▶ PROBLEM REQUIREMENTS: Reproduce the arbitration award ruling below word for word, starting at the words "The application before" and stopping after "was improperly obtained.".

▶ SUPPLIED PASSAGE:
☆ ☆ ☆ ☆ ☆

The application before court
 The plaintiff launched this application in order to have the award made an order of court in terms of section 31 of the Arbitration Act 42 of 1965 (the Act).The defendants opposed the application on the basis that if the award is to be made an order of court, the defendants would be paying for an incomplete and worthless building which does not conform to the standards and procedures of the building industry.
 Mr Shikongo ‘suggested’ that this court set aside the award so that the plaintiff returns to the site in order to complete the work as agreed. Other reasons for opposing the application include claims of alleged gross irregularities on the part of the arbitrator and that the award was improperly obtained.
 In Da Cunha Do Rego v Beerwinkel t/a JC Builders4 the Supreme Court held that:
‘ Section 31 of the Arbitration Act 42 of 1965 provides that an arbitration award may be made an order of court on application by any party to the agreement referring the dispute to arbitration after due notice to the other party. Before a court will make an order, however, it must be satisfied that the arbitration took place in terms of a valid arbitration agreement, that the arbitrator made the award and that the award has not been met.’
 As stated earlier, arbitration in this matter took place in terms of a valid arbitration agreement. The arbitrator made the award and the award has not been met. In terms of section 28 of the Act, the award became final and not subject to appeal and the parties are to abide by and comply with the terms of the award.
 It seems to me that once the above jurisdictional facts have been met, the court has no legal basis not to make the award an order of court.5 The only discretion that the court has, before making such an award an order of court, is to correct in the award any clerical mistake or any patent error arising from any accidental slip or omission.6
 Any other power given to the court is found in section 33(1) which provides for three grounds for setting aside an arbitration award, namely, misconduct by the arbitrator, gross irregularity in the conduct of the proceedings, and an award having been improperly obtained.
 In Bantry Construction Services (Pty) Ltd v Raydin Investments (Pty) Ltd7 the Supreme Court of Appeal of South Africa had the following to say:
‘…Suffice it to state that once again a litigant has fundamentally misconceived the nature of its relief. The parties here had waived the right to have their dispute relitigated or reconsidered. Given the nature of Bantry’s opposition, it was for it to challenge the award by invoking the statutory review provisions of s 33(1) of the Act. It ill-behoved Bantry to adopt the passive attitude that it did. It ought instead to have taken the initiative and applied to court to have the award set aside within six weeks of the publication of the award or alternatively to have launched a proper counter-application for such an order. Had that been done then the arbitrator could have entered the fray and defended himself against the allegations levelled by Bantry, instead of it falling to Raydin to do so on his behalf – a most invidious position for any litigant.’ (my underlining)

☆ ☆ ☆ ☆ ☆

▶ DATA RECORDS:
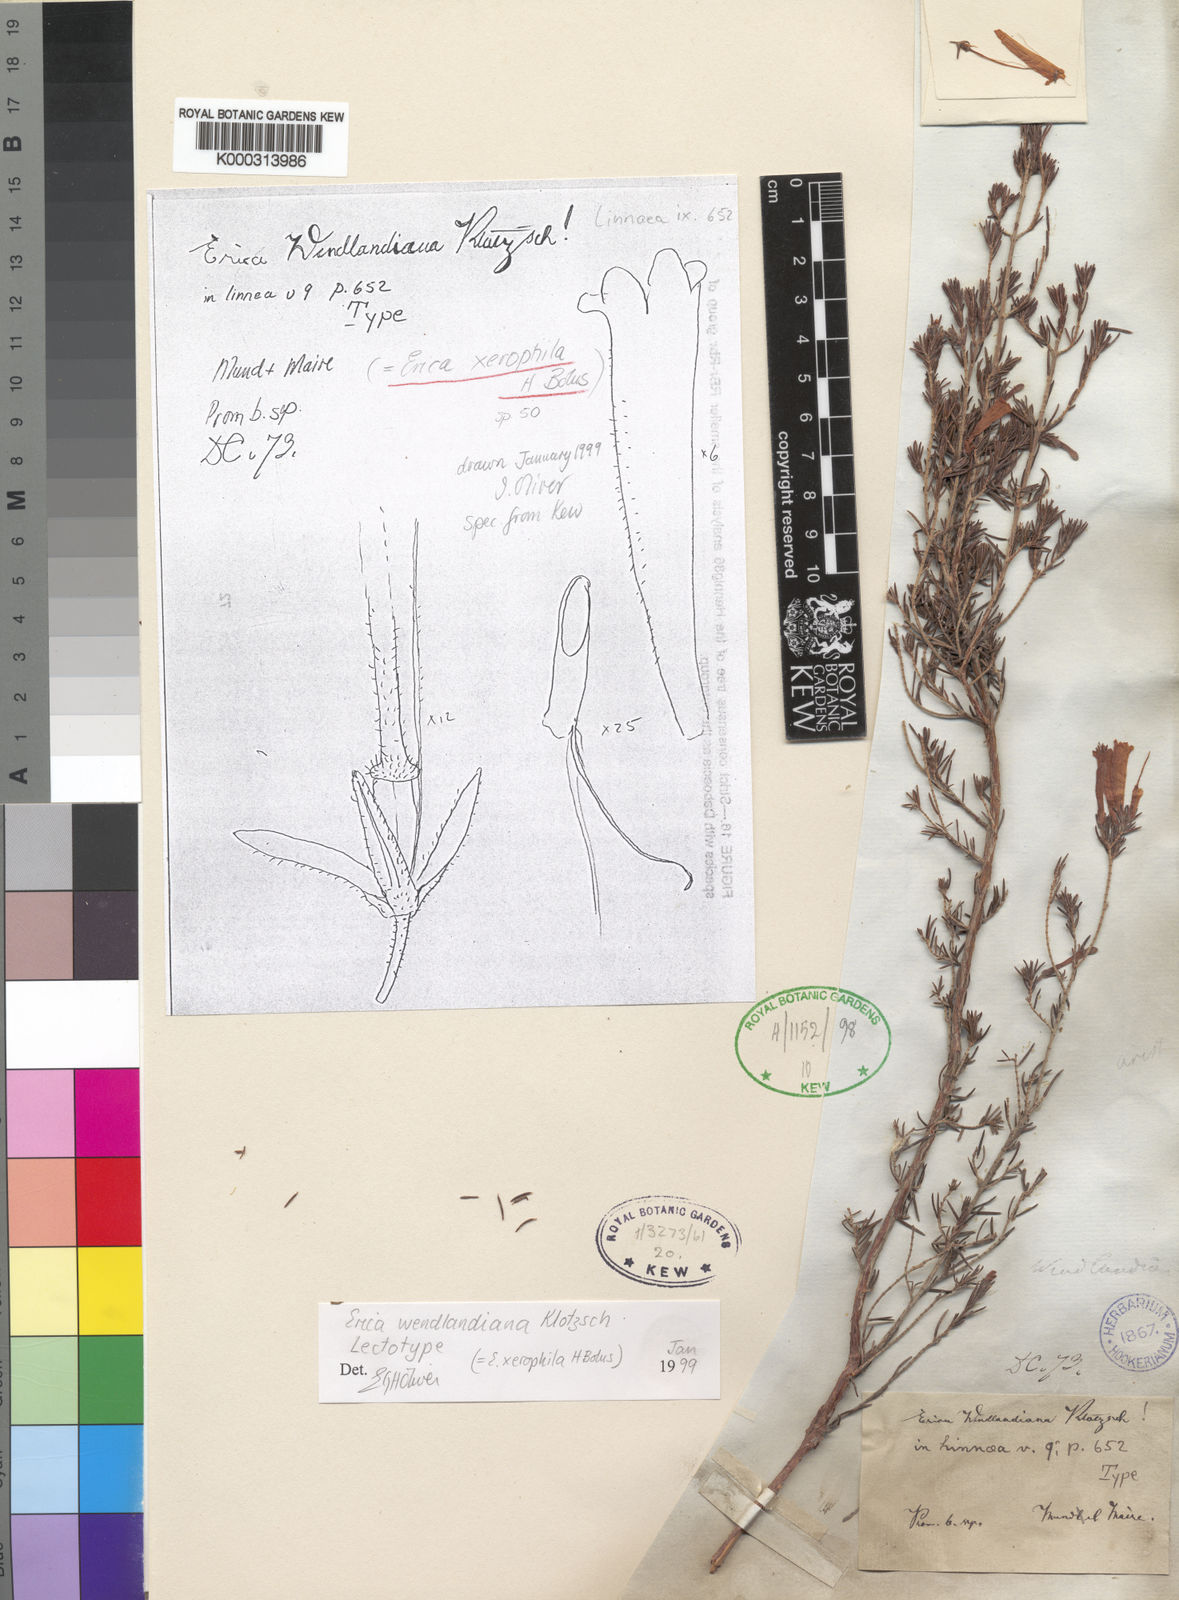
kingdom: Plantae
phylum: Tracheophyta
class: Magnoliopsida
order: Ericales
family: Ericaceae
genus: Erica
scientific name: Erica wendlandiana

☆ ☆ ☆ ☆ ☆

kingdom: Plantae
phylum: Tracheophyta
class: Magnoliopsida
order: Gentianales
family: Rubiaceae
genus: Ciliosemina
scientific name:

☆ ☆ ☆ ☆ ☆

▶ FULL OUTPUT:
The application before court
 The plaintiff launched this application in order to have the award made an order of court in terms of section 31 of the Arbitration Act 42 of 1965 (the Act).The defendants opposed the application on the basis that if the award is to be made an order of court, the defendants would be paying for an incomplete and worthless building which does not conform to the standards and procedures of the building industry.
 Mr Shikongo ‘suggested’ that this court set aside the award so that the plaintiff returns to the site in order to complete the work as agreed. Other reasons for opposing the application include claims of alleged gross irregularities on the part of the arbitrator and that the award was improperly obtained.